Canva Witsanu Patipatamak
motherhood, Survival

Exposed

I’m always late.

Not because I’m an asshole.

But my best intentions to leave and arrive in a timely fashion just never seem to progress as intended.

Sometimes a progression of stuff that you just can’t make up stacks up and against and over each other and makes for a royal shit show.

As I breathlessly explained to my daughter’s Girl Scout leader why we were late to one activity last year, “it’s been one of those days”.

She said, “I feel like that’s everyday for you.”

I felt my face stiffen. It often betrays that initial ego reaction you’d usually like to keep under wraps.

She said it with a warm smile and a laugh. She did not mean it as a dig.

My face was more my own sober realization that, while our life may not be, very often our logistics are a shit show.

I do often rush into a room, feeling (and quite possibly sweating) as if I’ve just run a marathon. More pressing than my pulse is the urge to explain. If that old woman with the disapprovingly dipped eyelids knew the gauntlet we’d just run to get here, she’d be impressed we were only x minutes late.

There was the teen who refused to get out of bed. The kid who hid the hairbrush. The one who needed help with socks.

A forgotten book.

You didn’t get my coat?

Shut up

Stop it

I don’t know what to wear

We’re leaving in five minutes?

And that’s when we’re all headed to the same place.

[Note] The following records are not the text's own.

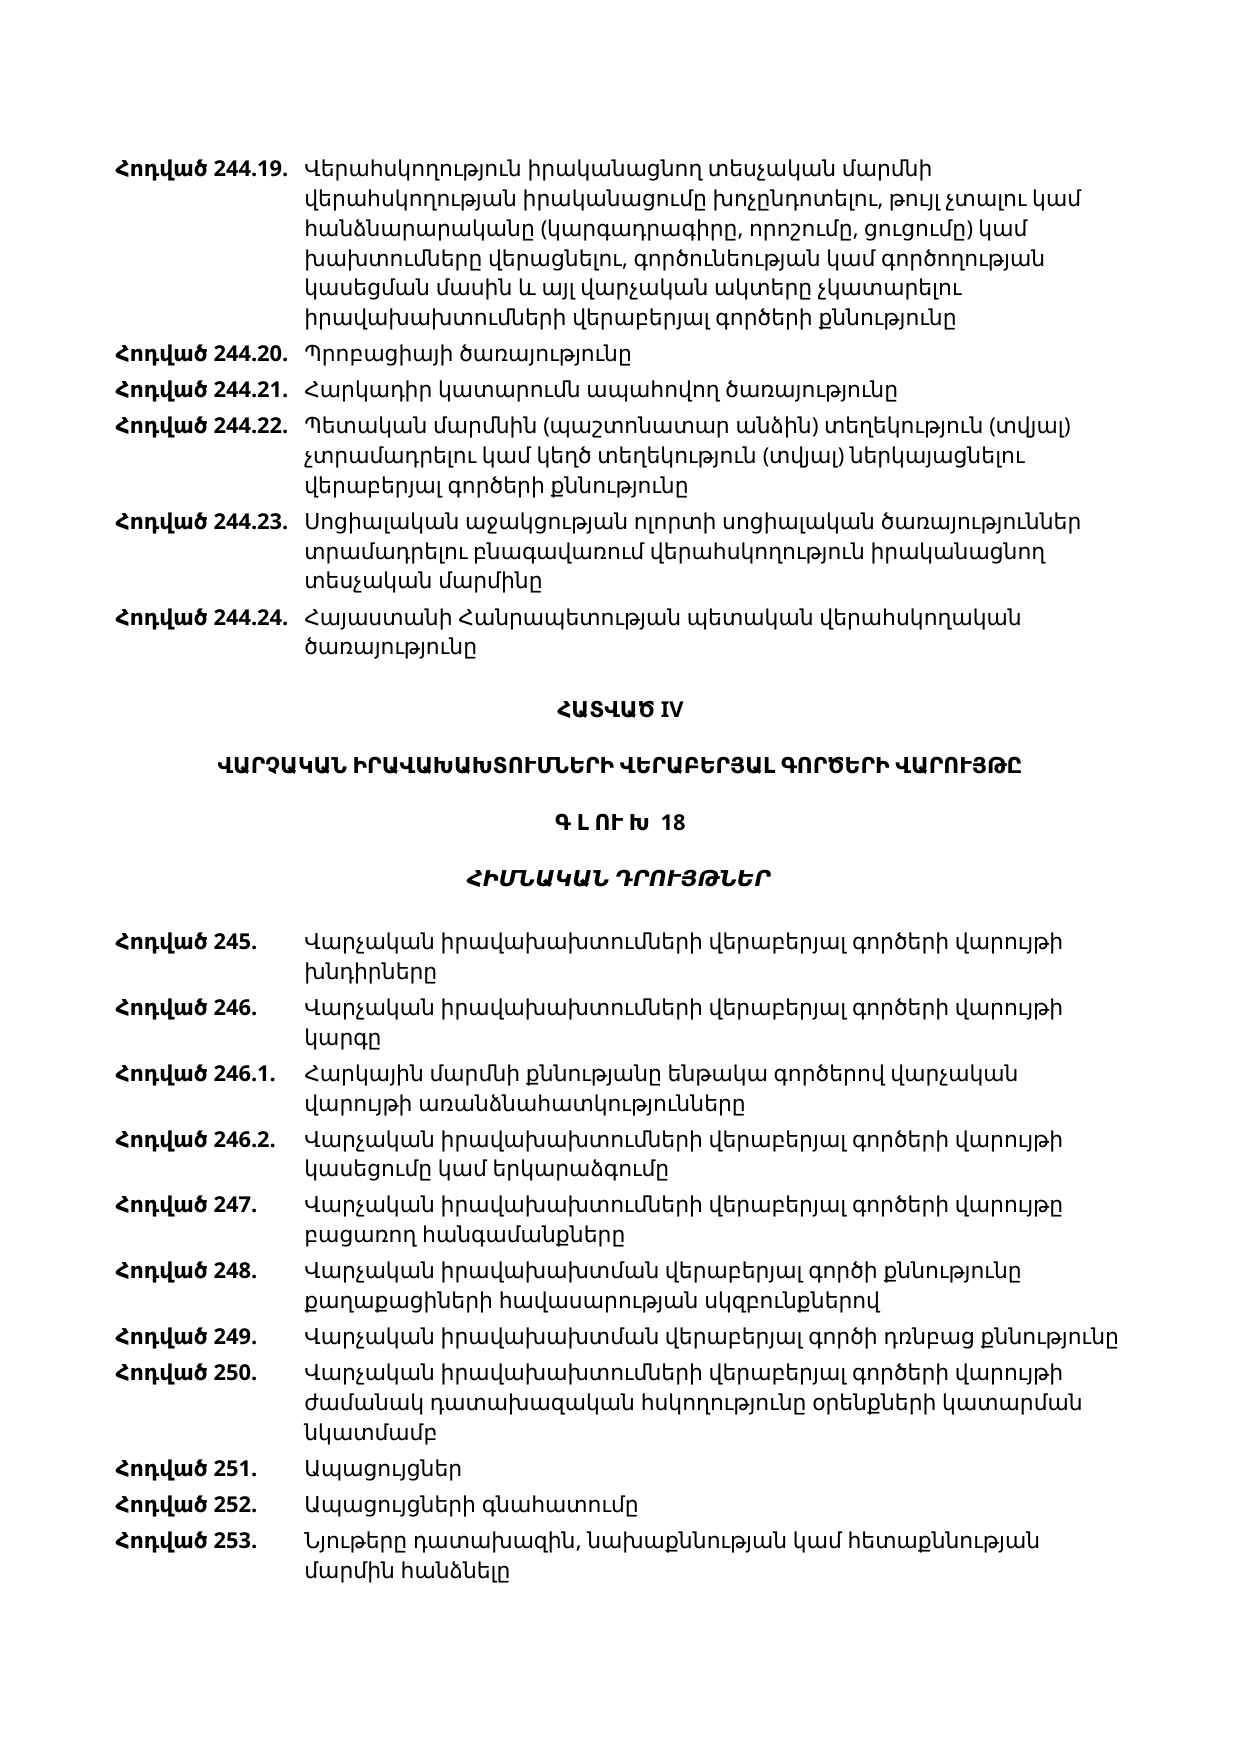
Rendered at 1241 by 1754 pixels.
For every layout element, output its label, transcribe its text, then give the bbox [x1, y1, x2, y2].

table_cell Հայաստանի Հանրապետության պետական վերահսկողական ծառայությունը [301, 598, 1128, 664]
table_cell Հոդված 244.22. [112, 407, 301, 503]
table_cell Հոդված 249. [112, 1318, 301, 1354]
table_cell Հոդված 253. [112, 1522, 301, 1587]
table_cell Վարչական իրավախախտման վերաբերյալ գործի դռնբաց քննությունը [301, 1318, 1128, 1354]
table_cell Հոդված 247. [112, 1186, 301, 1252]
table_cell Վարչական իրավախախտումների վերաբերյալ գործերի վարույթի կասեցումը կամ երկարաձգումը [301, 1120, 1128, 1186]
table_cell Վարչական իրավախախտման վերաբերյալ գործի քննությունը քաղաքացիների հավասարության սկզբունքներով [301, 1252, 1128, 1318]
table_cell Հոդված 244.24. [112, 598, 301, 664]
table_cell Հարկադիր կատարումն ապահովող ծառայությունը [301, 371, 1128, 407]
table_cell Հոդված 246.2. [112, 1120, 301, 1186]
table_cell Հոդված 244.23. [112, 503, 301, 598]
table_cell Վարչական իրավախախտումների վերաբերյալ գործերի վարույթը բացառող հանգամանքները [301, 1186, 1128, 1252]
table_cell Հոդված 244.19. [112, 150, 301, 335]
table_cell Վարչական իրավախախտումների վերաբերյալ գործերի վարույթի ժամանակ դատախազական հսկողությունը օրենքների կատարման նկատմամբ [301, 1354, 1128, 1449]
table_cell Նյութերը դատախազին, նախաքննության կամ հետաքննության մարմին հանձնելը [301, 1522, 1128, 1587]
table_cell Վարչական իրավախախտումների վերաբերյալ գործերի վարույթի կարգը [301, 989, 1128, 1054]
table_cell Հոդված 246. [112, 989, 301, 1054]
table_cell Հոդված 245. [112, 923, 301, 989]
table_cell Հոդված 244.20. [112, 335, 301, 371]
table_cell ՀԱՏՎԱԾ IV ՎԱՐՉԱԿԱՆ ԻՐԱՎԱԽԱԽՏՈՒՄՆԵՐԻ ՎԵՐԱԲԵՐՅԱԼ ԳՈՐԾԵՐԻ ՎԱՐՈՒՅԹԸ Գ Լ ՈՒ Խ 18 ՀԻՄՆԱԿԱՆ ԴՐՈՒՅԹՆԵՐ [112, 664, 1128, 923]
table_cell Հարկային մարմնի քննությանը ենթակա գործերով վարչական վարույթի առանձնահատկությունները [301, 1055, 1128, 1120]
table_cell Հոդված 244.21. [112, 371, 301, 407]
table_cell Հոդված 250. [112, 1354, 301, 1449]
table_cell Ապացույցների գնահատումը [301, 1486, 1128, 1522]
table_cell Սոցիալական աջակցության ոլորտի սոցիալական ծառայություններ տրամադրելու բնագավառում վերահսկողություն իրականացնող տեսչական մարմինը [301, 503, 1128, 598]
table_cell Վարչական իրավախախտումների վերաբերյալ գործերի վարույթի խնդիրները [301, 923, 1128, 989]
table_cell Պրոբացիայի ծառայությունը [301, 335, 1128, 371]
table_cell Պետական մարմնին (պաշտոնատար անձին) տեղեկություն (տվյալ) չտրամադրելու կամ կեղծ տեղեկություն (տվյալ) ներկայացնելու վերաբերյալ գործերի քննությունը [301, 407, 1128, 503]
table_cell Հոդված 251. [112, 1450, 301, 1486]
table_cell Հոդված 248. [112, 1252, 301, 1318]
table_cell Հոդված 252. [112, 1486, 301, 1522]
table_cell Հոդված 246.1. [112, 1055, 301, 1120]
table_cell Ապացույցներ [301, 1450, 1128, 1486]
table_cell Վերահսկողություն իրականացնող տեսչական մարմնի վերահսկողության իրականացումը խոչընդոտելու, թույլ չտալու կամ հանձնարարականը (կարգադրագիրը, որոշումը, ցուցումը) կամ խախտումները վերացնելու, գործունեության կամ գործողության կասեցման մասին և այլ վարչական ակտերը չկատարելու իրավախախտումների վերաբերյալ գործերի քննությունը [301, 150, 1128, 335]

Forget multiple work schedules, sport schedules, driving abilities and available cars.

And compliance is always on a sliding scale with six bars.

I have always been such a good control freak. A logistics queen. Responsible. Trustworthy. With follow-through like we the people. I was never the harried hot mess mom with a shoe full of kids.

Now it seems like everyday is one of those days.

As I said, this woman had not remarked in judgement. And I should not be concerned with the opinions of others. And we do deal with a lot on a daily basis.

I guess I just didn’t want my struggle to be so public.

Standard

4 thoughts on “Exposed

  1. Dude, I hear you on this one. I’m definitely a type-A, naturally overly anxious human being who for the longest time, made sure my i’s were dotted and my t’s were crossed. And then just recently, we’ve experienced a very hard and painful season for our family, something that I’ve shared with a ton of people for prayer and can no longer hide.

    And you know what? I’ve never felt freer.

    I think I expected people to judge me, but I’ve received story after story of the messiness of their own lives. I think they just needed someone to finally come clean so they could too.

    So prayers Jennifer for that kind of freedom. The world tells us to be strong and have it all together (especially us mothers). But the world is a liar. Community is what’s necessary to share and heal and move forward. And I’ve never met one person who acted like they had it all together that I actually enjoyed being around, so there’s that too! 😆

    Like

    • Jennifer Butler Basile's avatar Jennifer Butler Basile says:

      “story after story of the messiness of their own lives. I think they just needed someone to finally come clean so they could too.” THIS!
      I think all any of us want is to be seen and feel safe. Kudos to you for building community and making it for yourself.

      Also, love the last line HA!

      Liked by 1 person

  2. You know, I have the highest level of respect for moms! You work so hard juggling so much. I’m sorry that lady exposed your struggle. It sounds like you felt a little judged. Did you?